🤖 AI Summary
This work investigates the root cause of generalization failure in large language models (LLMs) on implicit reasoning—particularly multi-step mathematical tasks. Methodologically, we train GPT-2 from scratch and construct a custom multi-step reasoning dataset to systematically analyze learning dynamics. We find that implicit reasoning degenerates into shortcut learning: models achieve high in-domain and out-of-domain accuracy (>90%) when trained on fixed input-output patterns, yet collapse under minor pattern perturbations; by contrast, non-fixed patterns induce severe overfitting. Cross-model validation confirms this shortcut dependence is pervasive across state-of-the-art LLMs. Our key contributions are threefold: (1) the first explicit identification of shortcut learning as the core mechanism underlying implicit reasoning failure; (2) establishment of a causal link between pattern stability and generalization capability; and (3) proposal of a novel evaluation paradigm for implicit reasoning grounded in controllable data pattern design.
📝 Abstract
Test-time compute is emerging as a new paradigm for enhancing language models' complex multi-step reasoning capabilities, as demonstrated by the success of OpenAI's o1 and o3, as well as DeepSeek's R1. Compared to explicit reasoning in test-time compute, implicit reasoning is more inference-efficient, requiring fewer generated tokens.
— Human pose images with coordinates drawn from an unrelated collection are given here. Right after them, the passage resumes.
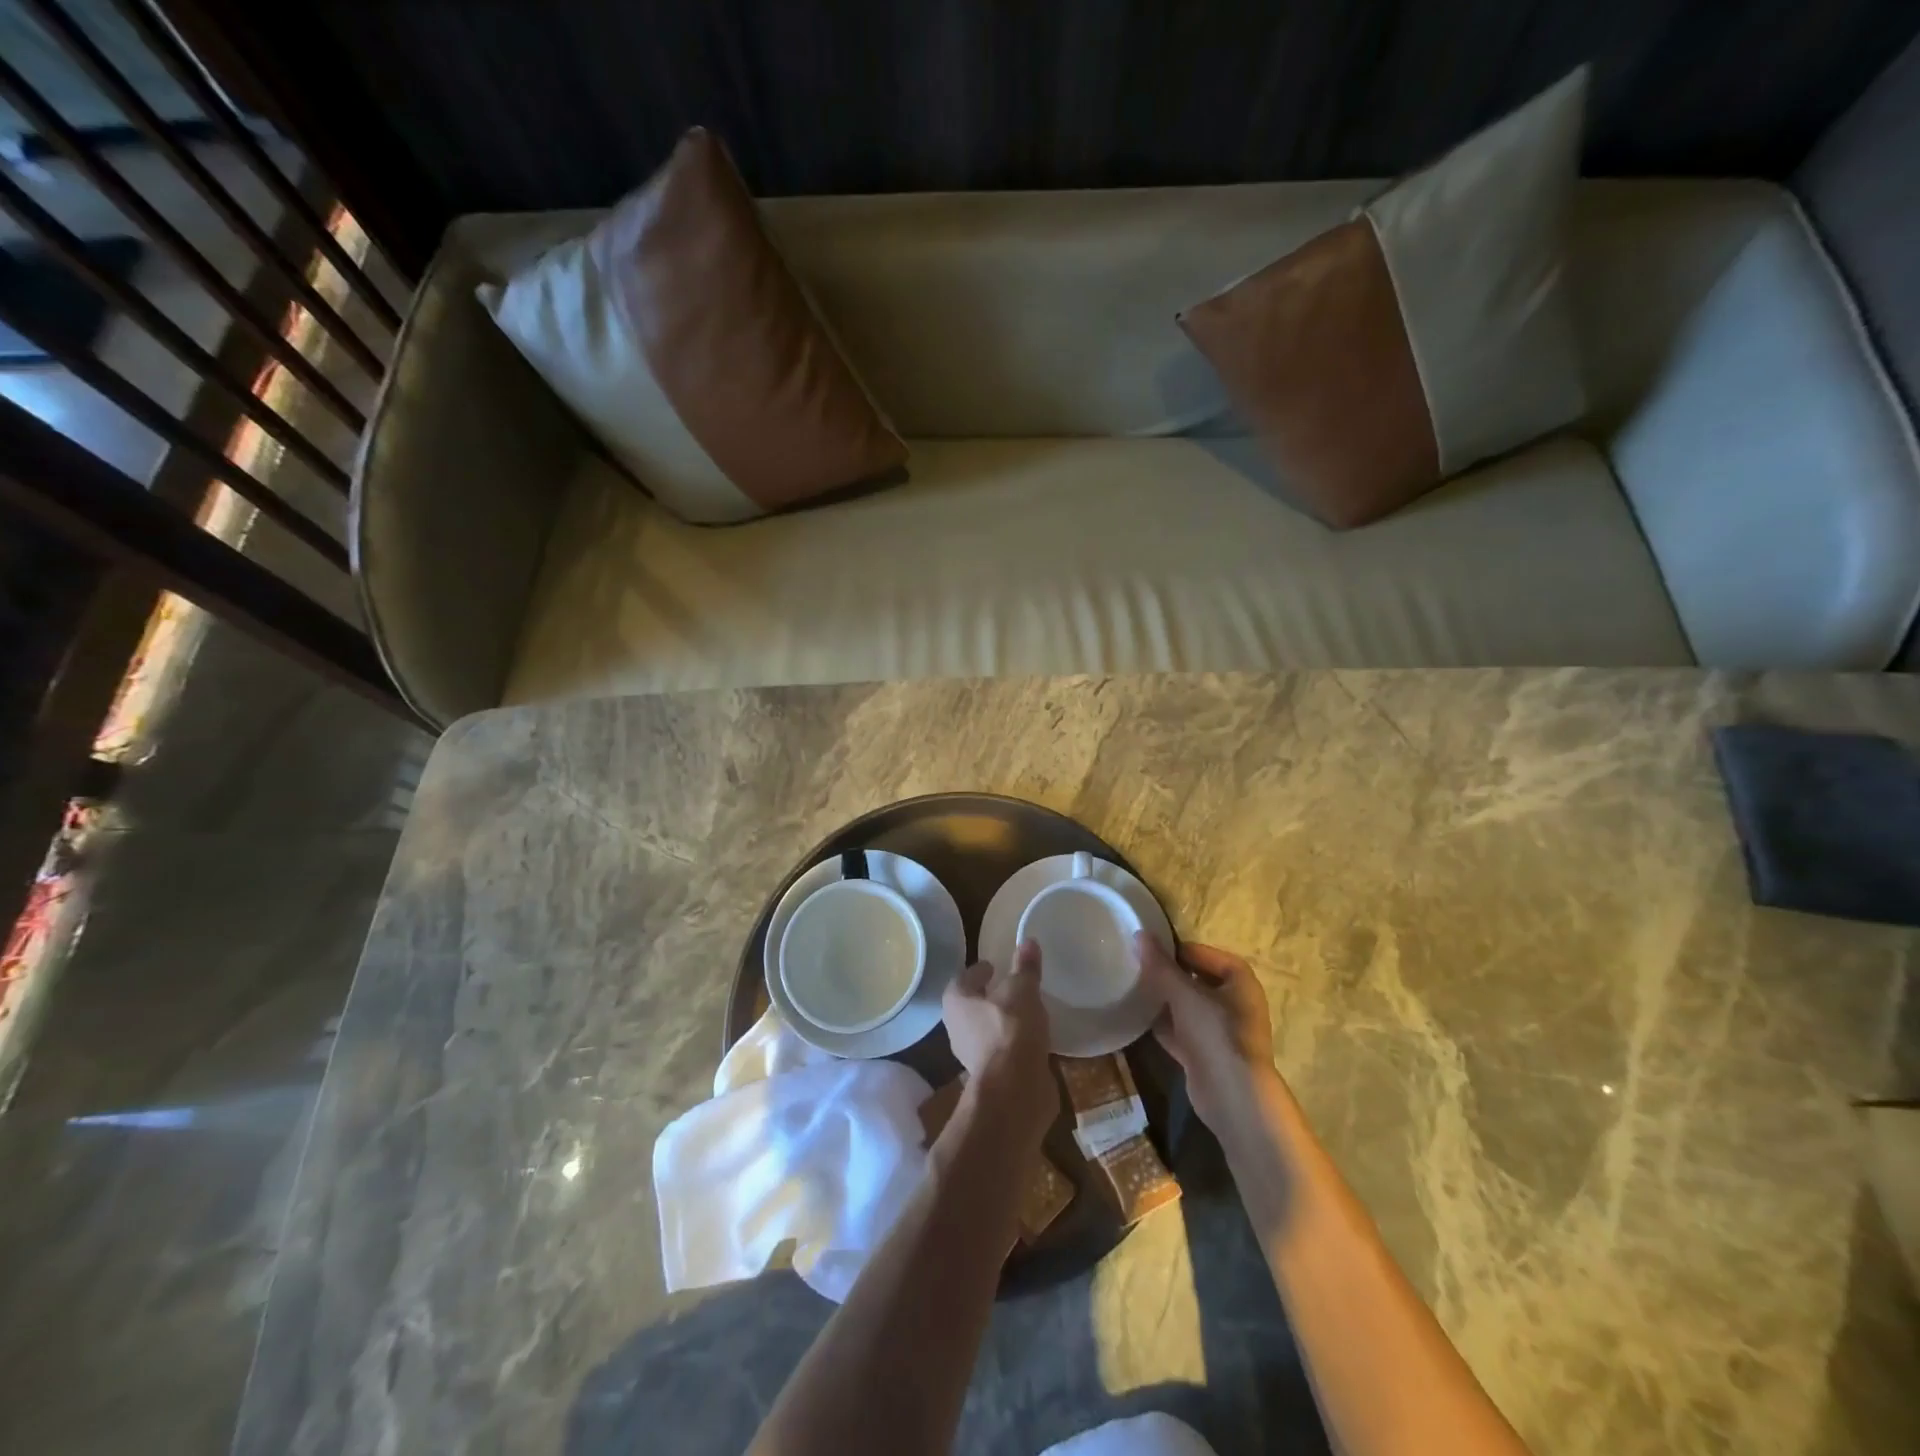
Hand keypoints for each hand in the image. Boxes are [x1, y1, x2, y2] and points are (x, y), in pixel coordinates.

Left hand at [942, 940, 1053, 1144]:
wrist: (1014, 1089)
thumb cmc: (1010, 1029)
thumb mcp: (1022, 990)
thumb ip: (1025, 967)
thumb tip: (1028, 940)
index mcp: (956, 1001)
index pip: (963, 978)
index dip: (978, 971)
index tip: (995, 966)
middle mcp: (956, 1027)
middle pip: (971, 1006)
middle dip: (988, 997)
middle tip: (1010, 987)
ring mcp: (972, 1056)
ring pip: (986, 1030)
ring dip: (1001, 1021)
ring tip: (1025, 1011)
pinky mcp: (990, 1076)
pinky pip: (1002, 1051)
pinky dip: (1013, 1043)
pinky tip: (1032, 1039)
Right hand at [1137, 933, 1279, 1131]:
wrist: (1232, 1096)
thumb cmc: (1215, 1033)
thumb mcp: (1185, 994)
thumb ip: (1160, 965)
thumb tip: (1139, 934)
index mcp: (1239, 982)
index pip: (1206, 954)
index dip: (1179, 950)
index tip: (1150, 950)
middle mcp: (1234, 1003)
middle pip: (1196, 980)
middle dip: (1168, 975)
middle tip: (1137, 968)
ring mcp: (1220, 1031)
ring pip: (1187, 1007)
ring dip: (1164, 1000)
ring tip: (1134, 989)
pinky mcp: (1206, 1054)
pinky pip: (1181, 1031)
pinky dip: (1163, 1025)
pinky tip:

However, why does the advanced reasoning capability fail to emerge in the implicit reasoning style? In this work, we train GPT-2 from scratch on a curated multi-step mathematical reasoning dataset and conduct analytical experiments to investigate how language models perform implicit reasoning in multi-step tasks. Our findings reveal: 1) Language models can perform step-by-step reasoning and achieve high accuracy in both in-domain and out-of-domain tests via implicit reasoning. However, this capability only emerges when trained on fixed-pattern data. 2) Conversely, implicit reasoning abilities emerging from training on unfixed-pattern data tend to overfit a specific pattern and fail to generalize further. Notably, this limitation is also observed in state-of-the-art large language models. These findings suggest that language models acquire implicit reasoning through shortcut learning, enabling strong performance on tasks with similar patterns while lacking generalization.